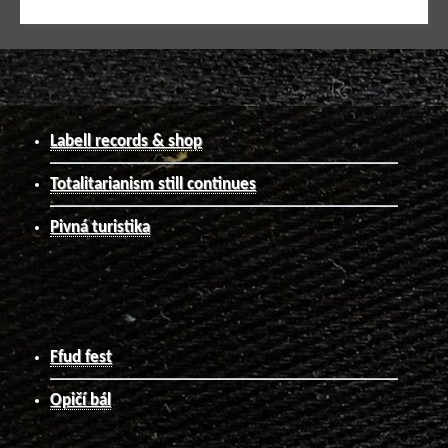
Labell records & shop
Totalitarianism still continues
Pivná turistika
Ffud fest
Opičí bál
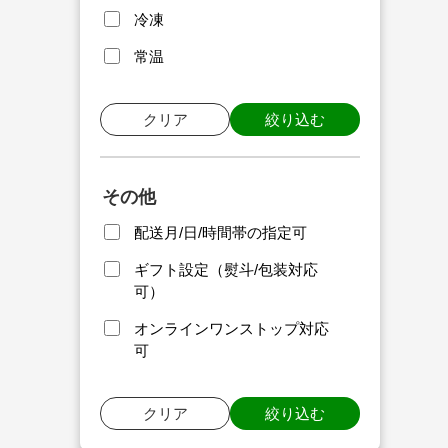
冷凍
常温
クリア
絞り込む
その他
配送月/日/時間帯の指定可
ギフト設定（熨斗/包装対応
可）
オンラインワンストップ対応
可
クリア
絞り込む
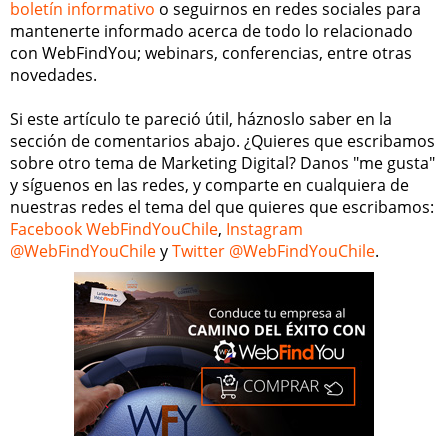
boletín informativo
o seguirnos en redes sociales para
mantenerte informado acerca de todo lo relacionado
con WebFindYou; webinars, conferencias, entre otras
novedades.
Si este artículo te pareció útil, háznoslo saber en la
sección de comentarios abajo. ¿Quieres que escribamos
sobre otro tema de Marketing Digital? Danos "me gusta"
y síguenos en las redes, y comparte en cualquiera de
nuestras redes el tema del que quieres que escribamos:
Facebook WebFindYouChile
,
Instagram
@WebFindYouChile
y
Twitter @WebFindYouChile
.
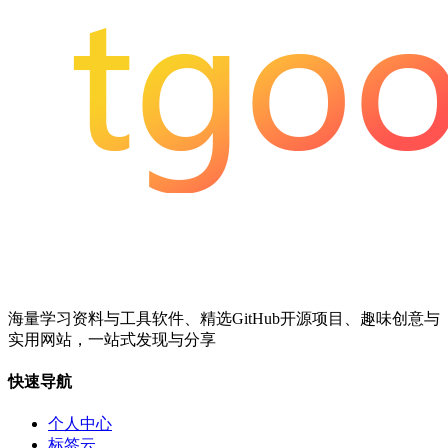
海量学习资料与工具软件、精选GitHub开源项目、趣味创意与
实用网站，一站式发现与分享
快速导航
个人中心
标签云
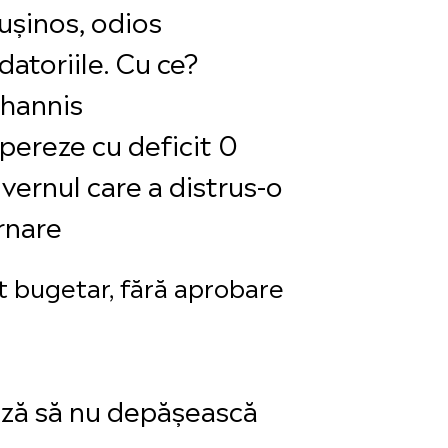
ușinos, odios
datoriile. Cu ce?
ohannis
pereze cu deficit 0
ernul care a distrus-o
rnare
t bugetar, fără aprobare
ează să nu depășească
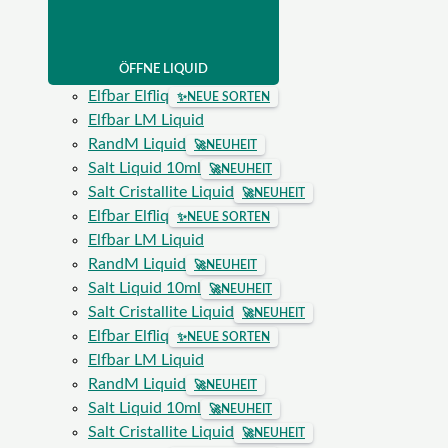
ÖFFNE LIQUID
Elfbar Elfliq
✨
NEUE SORTEN
Elfbar LM Liquid
RandM Liquid
🚀
NEUHEIT
Salt Liquid 10ml
🚀
NEUHEIT
Salt Cristallite Liquid
🚀
NEUHEIT
Elfbar Elfliq
✨
NEUE SORTEN
Elfbar LM Liquid
RandM Liquid
🚀
NEUHEIT
Salt Liquid 10ml
🚀
NEUHEIT
Salt Cristallite Liquid
🚀
NEUHEIT
Elfbar Elfliq
✨
NEUE SORTEN
Elfbar LM Liquid
RandM Liquid
🚀
NEUHEIT
Salt Liquid 10ml
🚀
NEUHEIT
Salt Cristallite Liquid
🚀
NEUHEIT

[Task prompt]: Pictures must be left out. Return verbatim only the lines from the line with "Twitter @WebFindYouChile" through the final line of the material above, including both ends.

[Task result]:
Twitter @WebFindYouChile
.
海量学习资料与工具软件、精选GitHub开源项目、趣味创意与
实用网站，一站式发现与分享
快速导航
个人中心
标签云
ușinos, odios
datoriile. Cu ce?
ohannis
pereze cu deficit 0
ernul care a distrus-o
rnare
t bugetar, fără aprobare
ează să nu depășească
ÖFFNE LIQUID
Elfbar Elfliq
✨
NEUE SORTEN
Elfbar LM Liquid
RandM Liquid
🚀
NEUHEIT
Salt Liquid 10ml
🚀
NEUHEIT
Salt Cristallite Liquid
🚀
NEUHEIT
Elfbar Elfliq
✨
NEUE SORTEN
Elfbar LM Liquid
RandM Liquid
🚀
NEUHEIT
Salt Liquid 10ml
🚀
NEUHEIT
Salt Cristallite Liquid
🚀
NEUHEIT
Elfbar Elfliq
✨
NEUE SORTEN
Elfbar LM Liquid
RandM Liquid
🚀
NEUHEIT
Salt Liquid 10ml
🚀
NEUHEIT
Salt Cristallite Liquid
🚀
NEUHEIT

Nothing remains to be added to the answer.